Mahler compôs o primeiro movimento
desta sinfonia em 1888, como poema sinfônico à parte, chamado Totenfeier, celebração funeral. Em 1897, a
obra completa teve sua primeira edição impressa pela Hoffmeister. A
orquestração é tão monumental quanto a obra: 4 flautas, 4 oboés, 4 clarinetas,
4 fagotes, 1 contrafagote, 10 trompas, 10 trompetes, 4 trombones, sete
percussionistas, sendo dois deles timpanistas, com um enorme arsenal de
teclados e instrumental miscelâneo, mais tuba, conjunto offstage (atrás do palco), órgão, vozes soprano, contralto e enorme
coro misto, 2 harpas, cordas em grande número, com primeiros e segundos
violinos, violas, violoncelos e contrabaixos, alguns com uma 5ª corda grave. Ou
seja, um palco cravejado de músicos.
Em 1986, com tudo isso na
cabeça, Gilbert Kaplan veio ao Brasil, onde regeria nossa orquestra, a Osesp, à
época comandada pelo grande Eleazar de Carvalho, em concerto do Teatro Sérgio
Cardoso, sede temporária do conjunto. Trouxe consigo uma equipe enorme, e para
tanto reservou um andar inteiro de um hotel de luxo em São Paulo para
acomodá-la, sem falar em restaurantes finíssimos e aluguel de vans de primeira.
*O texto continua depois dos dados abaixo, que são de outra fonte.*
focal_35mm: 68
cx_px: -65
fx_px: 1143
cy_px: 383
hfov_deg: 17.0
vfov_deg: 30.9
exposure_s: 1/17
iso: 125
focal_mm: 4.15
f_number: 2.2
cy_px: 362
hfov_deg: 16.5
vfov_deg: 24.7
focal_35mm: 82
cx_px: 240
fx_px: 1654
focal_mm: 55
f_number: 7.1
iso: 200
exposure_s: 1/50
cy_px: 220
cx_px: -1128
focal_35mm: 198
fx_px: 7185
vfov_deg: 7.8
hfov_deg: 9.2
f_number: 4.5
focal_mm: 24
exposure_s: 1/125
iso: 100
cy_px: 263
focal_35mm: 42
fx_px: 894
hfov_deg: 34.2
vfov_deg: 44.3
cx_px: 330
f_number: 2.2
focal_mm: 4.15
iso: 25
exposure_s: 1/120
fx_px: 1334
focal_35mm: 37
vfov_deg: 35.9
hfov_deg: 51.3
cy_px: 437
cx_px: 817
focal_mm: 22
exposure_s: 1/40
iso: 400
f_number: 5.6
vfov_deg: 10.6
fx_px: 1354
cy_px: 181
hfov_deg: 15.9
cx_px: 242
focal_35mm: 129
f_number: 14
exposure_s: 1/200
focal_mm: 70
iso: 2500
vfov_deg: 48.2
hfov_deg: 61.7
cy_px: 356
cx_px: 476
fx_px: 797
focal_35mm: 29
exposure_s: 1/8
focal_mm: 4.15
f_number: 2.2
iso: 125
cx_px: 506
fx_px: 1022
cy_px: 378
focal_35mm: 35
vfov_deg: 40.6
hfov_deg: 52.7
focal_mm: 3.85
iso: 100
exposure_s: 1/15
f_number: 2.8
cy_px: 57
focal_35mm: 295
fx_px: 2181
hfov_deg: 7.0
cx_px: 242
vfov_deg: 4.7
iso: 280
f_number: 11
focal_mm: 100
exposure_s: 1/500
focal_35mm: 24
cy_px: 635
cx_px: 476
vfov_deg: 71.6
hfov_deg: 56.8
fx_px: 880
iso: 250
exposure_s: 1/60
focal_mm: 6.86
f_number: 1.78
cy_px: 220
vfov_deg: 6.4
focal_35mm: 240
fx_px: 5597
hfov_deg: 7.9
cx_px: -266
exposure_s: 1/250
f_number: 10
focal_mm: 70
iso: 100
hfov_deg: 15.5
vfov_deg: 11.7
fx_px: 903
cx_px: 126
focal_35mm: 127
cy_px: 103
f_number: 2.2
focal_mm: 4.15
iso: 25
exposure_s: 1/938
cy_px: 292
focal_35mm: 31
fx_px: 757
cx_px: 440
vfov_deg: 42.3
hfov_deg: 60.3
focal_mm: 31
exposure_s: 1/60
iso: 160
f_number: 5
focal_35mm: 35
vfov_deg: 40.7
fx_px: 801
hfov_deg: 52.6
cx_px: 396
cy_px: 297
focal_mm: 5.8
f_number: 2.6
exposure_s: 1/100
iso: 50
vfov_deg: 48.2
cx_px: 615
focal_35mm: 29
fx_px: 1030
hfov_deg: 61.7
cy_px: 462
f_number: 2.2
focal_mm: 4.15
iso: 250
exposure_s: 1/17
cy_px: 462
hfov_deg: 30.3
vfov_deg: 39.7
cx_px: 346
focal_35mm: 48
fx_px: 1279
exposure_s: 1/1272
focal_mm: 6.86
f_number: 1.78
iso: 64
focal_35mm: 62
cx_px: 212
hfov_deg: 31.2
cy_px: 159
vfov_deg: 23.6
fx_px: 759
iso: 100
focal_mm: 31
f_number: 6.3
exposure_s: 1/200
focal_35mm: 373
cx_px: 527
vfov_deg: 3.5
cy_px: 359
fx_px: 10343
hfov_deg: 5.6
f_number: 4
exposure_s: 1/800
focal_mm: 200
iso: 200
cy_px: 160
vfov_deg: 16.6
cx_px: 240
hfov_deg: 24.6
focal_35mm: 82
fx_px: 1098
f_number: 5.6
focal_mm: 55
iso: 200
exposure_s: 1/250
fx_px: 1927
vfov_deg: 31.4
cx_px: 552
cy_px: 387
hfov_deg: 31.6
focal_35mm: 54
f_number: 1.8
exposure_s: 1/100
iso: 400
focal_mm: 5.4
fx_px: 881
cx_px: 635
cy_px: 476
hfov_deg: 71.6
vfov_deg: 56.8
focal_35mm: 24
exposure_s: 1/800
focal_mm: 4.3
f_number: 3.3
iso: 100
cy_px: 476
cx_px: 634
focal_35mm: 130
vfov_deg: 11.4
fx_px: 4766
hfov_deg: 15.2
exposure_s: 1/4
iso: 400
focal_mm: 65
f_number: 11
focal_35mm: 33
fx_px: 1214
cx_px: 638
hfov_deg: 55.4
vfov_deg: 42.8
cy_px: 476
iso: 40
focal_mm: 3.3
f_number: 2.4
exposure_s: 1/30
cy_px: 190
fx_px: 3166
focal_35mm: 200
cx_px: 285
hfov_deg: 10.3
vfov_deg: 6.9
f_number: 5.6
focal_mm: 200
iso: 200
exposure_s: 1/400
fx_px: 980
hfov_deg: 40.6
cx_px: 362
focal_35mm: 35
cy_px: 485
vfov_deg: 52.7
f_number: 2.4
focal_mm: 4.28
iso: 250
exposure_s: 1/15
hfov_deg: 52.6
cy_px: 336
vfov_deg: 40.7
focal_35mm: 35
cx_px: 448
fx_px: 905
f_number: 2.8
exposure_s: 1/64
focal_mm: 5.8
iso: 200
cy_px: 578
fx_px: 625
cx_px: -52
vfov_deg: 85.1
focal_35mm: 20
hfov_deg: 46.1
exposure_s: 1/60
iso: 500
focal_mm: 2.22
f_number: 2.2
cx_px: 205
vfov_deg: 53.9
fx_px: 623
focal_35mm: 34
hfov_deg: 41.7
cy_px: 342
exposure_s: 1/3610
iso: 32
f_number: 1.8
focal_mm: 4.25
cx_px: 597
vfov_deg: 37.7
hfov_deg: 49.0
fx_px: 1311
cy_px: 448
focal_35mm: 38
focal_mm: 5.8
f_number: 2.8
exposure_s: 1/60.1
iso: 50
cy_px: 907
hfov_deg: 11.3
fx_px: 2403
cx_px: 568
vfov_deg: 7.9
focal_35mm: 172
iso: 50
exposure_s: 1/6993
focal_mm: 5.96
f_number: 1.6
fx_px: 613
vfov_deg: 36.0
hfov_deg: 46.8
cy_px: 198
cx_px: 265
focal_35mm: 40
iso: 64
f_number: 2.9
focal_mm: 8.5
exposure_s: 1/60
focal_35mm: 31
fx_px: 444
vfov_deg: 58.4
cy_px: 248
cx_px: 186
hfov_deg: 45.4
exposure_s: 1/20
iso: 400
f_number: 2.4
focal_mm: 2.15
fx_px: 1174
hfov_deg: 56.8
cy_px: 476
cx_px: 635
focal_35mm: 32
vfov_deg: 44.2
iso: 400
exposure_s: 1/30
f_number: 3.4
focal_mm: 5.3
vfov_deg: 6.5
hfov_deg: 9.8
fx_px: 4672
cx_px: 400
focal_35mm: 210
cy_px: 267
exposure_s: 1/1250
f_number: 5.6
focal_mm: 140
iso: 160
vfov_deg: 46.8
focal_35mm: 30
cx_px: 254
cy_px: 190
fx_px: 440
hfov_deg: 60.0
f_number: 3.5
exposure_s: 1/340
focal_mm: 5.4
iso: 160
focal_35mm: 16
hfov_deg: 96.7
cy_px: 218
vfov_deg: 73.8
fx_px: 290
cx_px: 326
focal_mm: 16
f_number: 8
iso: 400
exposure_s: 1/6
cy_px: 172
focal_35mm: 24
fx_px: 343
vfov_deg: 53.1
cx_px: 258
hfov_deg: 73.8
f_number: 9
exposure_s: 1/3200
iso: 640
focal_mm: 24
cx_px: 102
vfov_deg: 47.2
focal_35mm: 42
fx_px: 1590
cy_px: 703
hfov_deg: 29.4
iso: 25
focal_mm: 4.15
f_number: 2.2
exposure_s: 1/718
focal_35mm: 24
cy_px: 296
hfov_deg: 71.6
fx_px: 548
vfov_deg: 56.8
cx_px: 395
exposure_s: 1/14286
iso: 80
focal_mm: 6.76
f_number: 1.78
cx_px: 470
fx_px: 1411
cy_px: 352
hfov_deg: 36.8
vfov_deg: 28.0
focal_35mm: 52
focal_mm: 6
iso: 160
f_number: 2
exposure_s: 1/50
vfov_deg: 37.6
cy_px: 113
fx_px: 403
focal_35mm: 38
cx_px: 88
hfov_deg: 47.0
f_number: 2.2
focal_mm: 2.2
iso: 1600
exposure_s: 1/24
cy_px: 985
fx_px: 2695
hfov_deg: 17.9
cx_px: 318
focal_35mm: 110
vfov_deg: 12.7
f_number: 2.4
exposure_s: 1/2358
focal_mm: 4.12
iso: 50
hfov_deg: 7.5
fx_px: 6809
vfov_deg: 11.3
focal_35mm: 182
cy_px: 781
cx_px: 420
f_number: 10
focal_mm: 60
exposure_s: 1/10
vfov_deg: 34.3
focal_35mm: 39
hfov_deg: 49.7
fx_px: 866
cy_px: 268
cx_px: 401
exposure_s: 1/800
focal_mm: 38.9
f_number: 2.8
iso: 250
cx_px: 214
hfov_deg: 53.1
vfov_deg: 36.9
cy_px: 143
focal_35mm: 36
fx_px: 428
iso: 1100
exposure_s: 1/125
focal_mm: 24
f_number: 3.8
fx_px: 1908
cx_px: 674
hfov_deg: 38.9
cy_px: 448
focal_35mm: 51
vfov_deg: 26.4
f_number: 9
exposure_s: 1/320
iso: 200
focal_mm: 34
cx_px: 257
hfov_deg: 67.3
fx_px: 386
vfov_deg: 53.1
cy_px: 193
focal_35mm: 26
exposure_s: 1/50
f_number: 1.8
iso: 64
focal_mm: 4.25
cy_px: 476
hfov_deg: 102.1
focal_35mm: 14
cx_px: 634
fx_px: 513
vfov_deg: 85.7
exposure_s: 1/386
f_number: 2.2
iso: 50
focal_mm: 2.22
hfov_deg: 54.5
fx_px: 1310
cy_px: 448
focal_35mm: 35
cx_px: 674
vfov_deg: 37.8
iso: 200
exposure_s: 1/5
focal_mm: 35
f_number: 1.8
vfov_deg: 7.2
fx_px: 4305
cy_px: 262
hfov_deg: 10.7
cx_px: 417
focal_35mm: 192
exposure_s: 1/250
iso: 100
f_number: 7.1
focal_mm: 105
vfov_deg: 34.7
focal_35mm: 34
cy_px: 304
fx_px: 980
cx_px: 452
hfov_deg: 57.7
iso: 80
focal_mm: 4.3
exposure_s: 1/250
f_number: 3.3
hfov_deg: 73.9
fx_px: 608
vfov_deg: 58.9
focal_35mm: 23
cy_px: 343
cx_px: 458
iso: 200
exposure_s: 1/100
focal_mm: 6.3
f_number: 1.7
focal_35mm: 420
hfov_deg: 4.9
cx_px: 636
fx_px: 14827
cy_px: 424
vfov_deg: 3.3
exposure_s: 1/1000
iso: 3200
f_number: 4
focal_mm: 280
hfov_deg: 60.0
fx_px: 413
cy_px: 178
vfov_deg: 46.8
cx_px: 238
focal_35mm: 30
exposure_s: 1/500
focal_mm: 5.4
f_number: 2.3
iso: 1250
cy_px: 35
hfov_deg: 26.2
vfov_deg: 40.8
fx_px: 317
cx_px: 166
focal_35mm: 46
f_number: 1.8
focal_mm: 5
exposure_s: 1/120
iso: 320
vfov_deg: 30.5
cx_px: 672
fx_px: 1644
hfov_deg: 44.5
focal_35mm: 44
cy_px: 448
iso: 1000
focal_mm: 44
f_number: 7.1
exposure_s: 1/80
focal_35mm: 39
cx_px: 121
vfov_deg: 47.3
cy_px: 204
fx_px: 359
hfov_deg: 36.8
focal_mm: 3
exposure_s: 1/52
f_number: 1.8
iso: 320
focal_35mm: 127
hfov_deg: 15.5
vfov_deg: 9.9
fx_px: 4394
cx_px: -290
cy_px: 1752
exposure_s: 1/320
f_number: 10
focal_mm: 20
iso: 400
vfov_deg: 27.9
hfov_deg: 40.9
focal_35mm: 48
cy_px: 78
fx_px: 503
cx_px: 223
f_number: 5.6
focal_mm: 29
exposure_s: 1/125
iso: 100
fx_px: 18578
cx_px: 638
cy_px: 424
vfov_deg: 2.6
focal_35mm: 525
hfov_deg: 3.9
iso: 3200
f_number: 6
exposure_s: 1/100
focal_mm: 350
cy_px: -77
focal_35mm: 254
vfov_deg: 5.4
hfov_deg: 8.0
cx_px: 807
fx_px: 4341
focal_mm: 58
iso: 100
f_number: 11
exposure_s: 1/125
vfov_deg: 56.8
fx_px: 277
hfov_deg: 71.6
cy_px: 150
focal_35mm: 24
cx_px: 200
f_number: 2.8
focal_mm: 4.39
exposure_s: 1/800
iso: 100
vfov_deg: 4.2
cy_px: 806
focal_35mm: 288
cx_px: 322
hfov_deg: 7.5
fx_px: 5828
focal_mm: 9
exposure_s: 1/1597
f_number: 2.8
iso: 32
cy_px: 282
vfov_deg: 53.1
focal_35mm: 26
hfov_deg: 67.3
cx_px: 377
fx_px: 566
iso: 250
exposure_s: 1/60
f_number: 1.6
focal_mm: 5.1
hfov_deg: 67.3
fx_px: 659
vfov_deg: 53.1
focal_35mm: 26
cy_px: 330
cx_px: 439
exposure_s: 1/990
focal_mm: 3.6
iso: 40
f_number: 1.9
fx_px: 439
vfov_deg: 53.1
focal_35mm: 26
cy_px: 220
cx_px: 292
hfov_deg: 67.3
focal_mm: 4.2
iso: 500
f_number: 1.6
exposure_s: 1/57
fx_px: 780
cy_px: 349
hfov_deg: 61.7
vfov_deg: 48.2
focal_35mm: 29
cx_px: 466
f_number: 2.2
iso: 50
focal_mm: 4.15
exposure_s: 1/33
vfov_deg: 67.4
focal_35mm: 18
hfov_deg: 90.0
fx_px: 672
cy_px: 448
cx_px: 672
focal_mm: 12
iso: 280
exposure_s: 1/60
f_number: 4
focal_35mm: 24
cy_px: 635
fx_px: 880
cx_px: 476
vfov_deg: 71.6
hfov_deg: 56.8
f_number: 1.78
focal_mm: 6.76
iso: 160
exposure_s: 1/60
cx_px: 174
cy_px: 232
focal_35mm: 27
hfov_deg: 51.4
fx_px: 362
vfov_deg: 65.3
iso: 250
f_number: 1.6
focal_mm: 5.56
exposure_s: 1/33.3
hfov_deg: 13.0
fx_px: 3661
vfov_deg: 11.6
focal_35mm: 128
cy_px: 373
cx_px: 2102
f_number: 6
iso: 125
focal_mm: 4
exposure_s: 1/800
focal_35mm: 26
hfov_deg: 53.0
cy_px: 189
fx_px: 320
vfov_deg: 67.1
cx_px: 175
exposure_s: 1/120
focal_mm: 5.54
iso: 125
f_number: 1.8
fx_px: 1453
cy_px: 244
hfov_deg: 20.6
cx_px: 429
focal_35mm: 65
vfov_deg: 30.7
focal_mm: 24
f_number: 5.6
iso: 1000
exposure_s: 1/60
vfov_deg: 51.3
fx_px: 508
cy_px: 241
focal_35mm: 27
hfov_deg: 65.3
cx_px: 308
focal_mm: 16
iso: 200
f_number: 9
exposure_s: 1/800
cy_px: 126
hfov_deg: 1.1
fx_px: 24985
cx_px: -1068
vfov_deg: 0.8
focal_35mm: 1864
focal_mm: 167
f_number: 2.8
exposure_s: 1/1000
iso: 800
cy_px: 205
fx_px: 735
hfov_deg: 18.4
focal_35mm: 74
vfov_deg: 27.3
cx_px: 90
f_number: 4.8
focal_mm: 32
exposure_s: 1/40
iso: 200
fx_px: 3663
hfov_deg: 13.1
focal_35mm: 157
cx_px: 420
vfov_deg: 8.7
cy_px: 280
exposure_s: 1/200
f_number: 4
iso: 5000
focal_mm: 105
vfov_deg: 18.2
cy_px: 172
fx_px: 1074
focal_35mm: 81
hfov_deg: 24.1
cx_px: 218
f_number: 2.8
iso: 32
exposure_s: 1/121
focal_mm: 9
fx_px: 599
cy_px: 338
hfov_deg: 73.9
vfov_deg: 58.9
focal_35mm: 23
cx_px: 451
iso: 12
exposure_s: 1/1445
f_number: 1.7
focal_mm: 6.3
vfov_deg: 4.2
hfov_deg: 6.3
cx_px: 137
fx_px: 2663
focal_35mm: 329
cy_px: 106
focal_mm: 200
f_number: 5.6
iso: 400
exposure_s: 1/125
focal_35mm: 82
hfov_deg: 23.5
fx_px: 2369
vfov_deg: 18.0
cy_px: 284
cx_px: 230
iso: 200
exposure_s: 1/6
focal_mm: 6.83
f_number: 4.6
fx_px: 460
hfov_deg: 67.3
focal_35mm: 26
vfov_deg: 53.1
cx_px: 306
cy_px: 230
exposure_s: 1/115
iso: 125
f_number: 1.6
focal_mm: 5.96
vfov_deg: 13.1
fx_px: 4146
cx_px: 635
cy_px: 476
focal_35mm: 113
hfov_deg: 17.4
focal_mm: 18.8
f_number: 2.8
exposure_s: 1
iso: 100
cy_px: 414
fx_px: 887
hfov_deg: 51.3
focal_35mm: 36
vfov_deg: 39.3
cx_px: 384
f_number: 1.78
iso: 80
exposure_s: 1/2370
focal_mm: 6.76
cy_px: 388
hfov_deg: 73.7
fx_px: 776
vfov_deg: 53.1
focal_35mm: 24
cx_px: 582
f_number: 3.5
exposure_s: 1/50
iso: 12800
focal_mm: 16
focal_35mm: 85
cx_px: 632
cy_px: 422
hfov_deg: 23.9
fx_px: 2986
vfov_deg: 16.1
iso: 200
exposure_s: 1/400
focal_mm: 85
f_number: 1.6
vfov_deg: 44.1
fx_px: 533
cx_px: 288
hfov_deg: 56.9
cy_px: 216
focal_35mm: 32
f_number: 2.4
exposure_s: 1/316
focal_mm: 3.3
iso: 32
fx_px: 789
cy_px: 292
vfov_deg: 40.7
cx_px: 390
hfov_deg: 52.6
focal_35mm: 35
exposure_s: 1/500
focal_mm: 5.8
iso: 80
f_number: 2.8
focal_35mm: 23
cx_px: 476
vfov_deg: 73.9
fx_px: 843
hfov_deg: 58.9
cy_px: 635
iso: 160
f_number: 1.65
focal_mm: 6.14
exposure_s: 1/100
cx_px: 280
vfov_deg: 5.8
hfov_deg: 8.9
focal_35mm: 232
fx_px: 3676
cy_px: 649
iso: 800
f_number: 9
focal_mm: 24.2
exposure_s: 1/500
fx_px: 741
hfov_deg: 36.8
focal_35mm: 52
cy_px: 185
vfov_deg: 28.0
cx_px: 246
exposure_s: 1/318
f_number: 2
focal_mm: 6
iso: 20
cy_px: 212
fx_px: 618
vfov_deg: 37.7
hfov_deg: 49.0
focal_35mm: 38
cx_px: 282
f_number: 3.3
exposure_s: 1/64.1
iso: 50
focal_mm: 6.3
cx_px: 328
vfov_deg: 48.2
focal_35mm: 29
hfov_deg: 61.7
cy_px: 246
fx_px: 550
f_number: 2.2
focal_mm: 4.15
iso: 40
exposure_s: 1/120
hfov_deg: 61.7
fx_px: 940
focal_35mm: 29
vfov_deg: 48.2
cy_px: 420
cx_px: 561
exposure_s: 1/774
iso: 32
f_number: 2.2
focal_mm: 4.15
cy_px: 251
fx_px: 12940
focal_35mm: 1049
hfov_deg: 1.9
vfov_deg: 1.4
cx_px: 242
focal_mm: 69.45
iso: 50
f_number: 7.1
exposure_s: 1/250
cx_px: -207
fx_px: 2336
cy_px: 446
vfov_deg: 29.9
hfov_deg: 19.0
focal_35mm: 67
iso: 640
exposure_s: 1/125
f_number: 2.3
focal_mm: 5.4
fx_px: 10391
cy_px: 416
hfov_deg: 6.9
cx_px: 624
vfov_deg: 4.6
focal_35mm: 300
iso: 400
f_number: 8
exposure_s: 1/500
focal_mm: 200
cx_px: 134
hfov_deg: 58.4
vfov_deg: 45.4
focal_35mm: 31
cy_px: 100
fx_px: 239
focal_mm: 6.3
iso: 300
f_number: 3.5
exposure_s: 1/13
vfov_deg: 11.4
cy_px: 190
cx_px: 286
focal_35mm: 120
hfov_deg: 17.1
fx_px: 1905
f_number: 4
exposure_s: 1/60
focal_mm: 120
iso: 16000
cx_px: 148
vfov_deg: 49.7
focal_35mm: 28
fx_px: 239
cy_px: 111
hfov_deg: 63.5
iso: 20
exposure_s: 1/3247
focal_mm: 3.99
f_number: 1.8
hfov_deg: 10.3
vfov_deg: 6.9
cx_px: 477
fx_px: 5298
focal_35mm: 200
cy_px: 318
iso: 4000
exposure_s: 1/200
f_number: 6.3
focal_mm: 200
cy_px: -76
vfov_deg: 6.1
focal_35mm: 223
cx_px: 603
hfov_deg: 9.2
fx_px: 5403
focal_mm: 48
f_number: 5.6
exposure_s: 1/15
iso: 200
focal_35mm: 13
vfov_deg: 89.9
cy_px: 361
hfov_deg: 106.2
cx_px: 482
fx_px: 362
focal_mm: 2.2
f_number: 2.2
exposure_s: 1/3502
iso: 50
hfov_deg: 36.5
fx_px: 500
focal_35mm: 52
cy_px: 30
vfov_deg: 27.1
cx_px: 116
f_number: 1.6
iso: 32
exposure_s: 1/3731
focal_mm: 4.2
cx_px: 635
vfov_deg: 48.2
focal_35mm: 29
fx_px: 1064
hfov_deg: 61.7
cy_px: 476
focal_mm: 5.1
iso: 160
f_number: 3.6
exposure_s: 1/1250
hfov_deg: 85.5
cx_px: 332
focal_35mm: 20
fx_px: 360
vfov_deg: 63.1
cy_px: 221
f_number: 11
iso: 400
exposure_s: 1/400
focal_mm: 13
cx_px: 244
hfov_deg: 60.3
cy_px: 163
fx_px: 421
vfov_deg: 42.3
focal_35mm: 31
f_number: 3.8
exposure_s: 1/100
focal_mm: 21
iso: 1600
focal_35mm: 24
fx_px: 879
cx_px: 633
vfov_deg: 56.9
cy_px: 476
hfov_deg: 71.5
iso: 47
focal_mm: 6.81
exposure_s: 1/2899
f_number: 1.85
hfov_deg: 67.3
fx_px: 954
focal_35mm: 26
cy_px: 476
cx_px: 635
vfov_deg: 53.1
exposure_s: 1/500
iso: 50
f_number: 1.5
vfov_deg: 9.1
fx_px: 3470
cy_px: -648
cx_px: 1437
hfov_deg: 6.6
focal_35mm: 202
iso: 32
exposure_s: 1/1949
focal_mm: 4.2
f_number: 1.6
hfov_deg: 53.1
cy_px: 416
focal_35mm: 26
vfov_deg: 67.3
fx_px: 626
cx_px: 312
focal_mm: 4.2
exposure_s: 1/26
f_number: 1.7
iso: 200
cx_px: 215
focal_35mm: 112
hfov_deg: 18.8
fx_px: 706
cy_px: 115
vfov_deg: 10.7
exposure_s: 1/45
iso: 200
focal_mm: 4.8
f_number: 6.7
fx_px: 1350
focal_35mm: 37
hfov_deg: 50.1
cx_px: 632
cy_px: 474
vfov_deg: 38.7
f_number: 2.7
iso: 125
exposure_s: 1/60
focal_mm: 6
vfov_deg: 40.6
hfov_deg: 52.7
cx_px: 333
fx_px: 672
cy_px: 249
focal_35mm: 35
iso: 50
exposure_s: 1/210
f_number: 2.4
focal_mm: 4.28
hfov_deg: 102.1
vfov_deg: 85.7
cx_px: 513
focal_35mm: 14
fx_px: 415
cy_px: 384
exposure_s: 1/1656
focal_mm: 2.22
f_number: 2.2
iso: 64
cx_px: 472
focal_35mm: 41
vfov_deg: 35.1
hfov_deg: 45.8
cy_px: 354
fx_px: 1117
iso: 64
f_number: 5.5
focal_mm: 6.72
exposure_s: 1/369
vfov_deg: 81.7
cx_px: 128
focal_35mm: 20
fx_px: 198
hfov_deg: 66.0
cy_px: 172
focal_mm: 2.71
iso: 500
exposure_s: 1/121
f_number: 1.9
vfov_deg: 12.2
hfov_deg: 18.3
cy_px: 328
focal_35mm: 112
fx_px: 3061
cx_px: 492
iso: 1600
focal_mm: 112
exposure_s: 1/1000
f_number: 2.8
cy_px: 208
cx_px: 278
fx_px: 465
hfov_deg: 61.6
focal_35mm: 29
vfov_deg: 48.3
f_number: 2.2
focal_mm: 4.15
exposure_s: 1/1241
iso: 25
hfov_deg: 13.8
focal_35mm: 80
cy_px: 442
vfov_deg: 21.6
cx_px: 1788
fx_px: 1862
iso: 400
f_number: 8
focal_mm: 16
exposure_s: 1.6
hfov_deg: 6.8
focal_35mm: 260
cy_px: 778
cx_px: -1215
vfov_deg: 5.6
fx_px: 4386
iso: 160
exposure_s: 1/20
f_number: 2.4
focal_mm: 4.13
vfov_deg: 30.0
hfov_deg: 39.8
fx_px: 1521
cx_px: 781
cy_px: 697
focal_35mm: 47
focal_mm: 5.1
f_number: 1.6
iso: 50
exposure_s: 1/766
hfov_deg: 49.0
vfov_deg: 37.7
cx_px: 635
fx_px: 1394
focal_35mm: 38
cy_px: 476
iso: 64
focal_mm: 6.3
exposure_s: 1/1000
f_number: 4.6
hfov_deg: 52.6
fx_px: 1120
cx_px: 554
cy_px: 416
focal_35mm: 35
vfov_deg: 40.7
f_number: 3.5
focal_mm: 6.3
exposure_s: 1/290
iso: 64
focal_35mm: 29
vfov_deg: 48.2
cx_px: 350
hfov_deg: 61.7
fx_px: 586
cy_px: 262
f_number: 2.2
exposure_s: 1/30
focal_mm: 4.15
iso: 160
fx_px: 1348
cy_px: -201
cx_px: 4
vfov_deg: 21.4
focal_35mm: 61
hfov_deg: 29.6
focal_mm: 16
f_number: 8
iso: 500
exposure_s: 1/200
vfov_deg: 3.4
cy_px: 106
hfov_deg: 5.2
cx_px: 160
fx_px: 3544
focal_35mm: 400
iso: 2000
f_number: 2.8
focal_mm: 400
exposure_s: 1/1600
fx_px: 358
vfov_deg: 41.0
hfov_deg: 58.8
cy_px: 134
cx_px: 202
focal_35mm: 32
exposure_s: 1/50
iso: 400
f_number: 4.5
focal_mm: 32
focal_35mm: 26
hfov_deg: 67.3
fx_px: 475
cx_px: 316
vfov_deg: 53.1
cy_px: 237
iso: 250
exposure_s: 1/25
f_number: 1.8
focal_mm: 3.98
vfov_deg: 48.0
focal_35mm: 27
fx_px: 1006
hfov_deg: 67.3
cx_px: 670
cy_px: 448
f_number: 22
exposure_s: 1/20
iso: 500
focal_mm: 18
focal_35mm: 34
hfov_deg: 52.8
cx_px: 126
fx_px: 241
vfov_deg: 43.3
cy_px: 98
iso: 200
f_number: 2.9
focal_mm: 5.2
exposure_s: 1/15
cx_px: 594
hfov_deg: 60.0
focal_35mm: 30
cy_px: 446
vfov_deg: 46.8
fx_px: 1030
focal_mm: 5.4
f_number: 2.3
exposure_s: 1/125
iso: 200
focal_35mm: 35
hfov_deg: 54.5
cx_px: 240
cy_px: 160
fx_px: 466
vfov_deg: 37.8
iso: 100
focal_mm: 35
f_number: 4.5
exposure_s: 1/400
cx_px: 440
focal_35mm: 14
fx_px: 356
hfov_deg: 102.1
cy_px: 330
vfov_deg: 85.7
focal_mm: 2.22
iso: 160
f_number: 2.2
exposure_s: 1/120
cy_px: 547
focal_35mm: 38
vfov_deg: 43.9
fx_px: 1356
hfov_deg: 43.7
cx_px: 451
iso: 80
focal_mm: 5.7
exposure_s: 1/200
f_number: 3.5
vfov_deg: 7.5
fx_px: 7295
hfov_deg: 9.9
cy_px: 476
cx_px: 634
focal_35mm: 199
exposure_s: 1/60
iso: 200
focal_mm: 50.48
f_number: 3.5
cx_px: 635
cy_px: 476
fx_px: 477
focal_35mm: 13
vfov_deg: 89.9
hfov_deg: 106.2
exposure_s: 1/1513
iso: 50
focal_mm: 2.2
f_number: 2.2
Veio também com sua equipe de filmagens e equipamentos, coisa para ninguém
botar defeito.
A apresentação foi um sucesso,
embora Kaplan não pudesse responder a perguntas básicas dos músicos. No
intervalo do primeiro ensaio, alguns de nós, eu entre eles, subimos ao pódio para ver, na
partitura, que diabos Kaplan lia. Surpresa: vários stick-ons, aqueles papeizinhos autocolantes, na partitura dele, diziam:
“entrada à direita, violoncelos”, em azul; “entrada à esquerda, violinos”, em
verde, e por aí vai. Ninguém do meu tempo de Osesp se esquece desse concerto,
especialmente os colegas com quem ainda mantenho contato, como o Edmilson Nery,
clarinetista, e Ozéas Arantes, trompista, Jed Barahal, violoncelista, Beth Del Grande, percussionista, Joel Gisiger, oboé, José Ananias e Rogério Wolf, flautas, entre tantos outros.
Foi uma bela experiência, a despeito de Kaplan não ser, exatamente, um maestro, mas provou que para se tornar um regente é preciso antes de tudo conhecer profundamente
a música que se deve reger, entender sua história, ter o controle da batuta,
mais do que se aprofundar em erudições acadêmicas. Estudo, claro, é indispensável,
mas sem música antes, nada feito. Dedico este texto a essa figura, que faleceu há
pouco mais de um mês, dia primeiro passado, pouco antes de completar 75 anos. Deixa
um exemplo de obsessão e paixão musical que pode mover montanhas.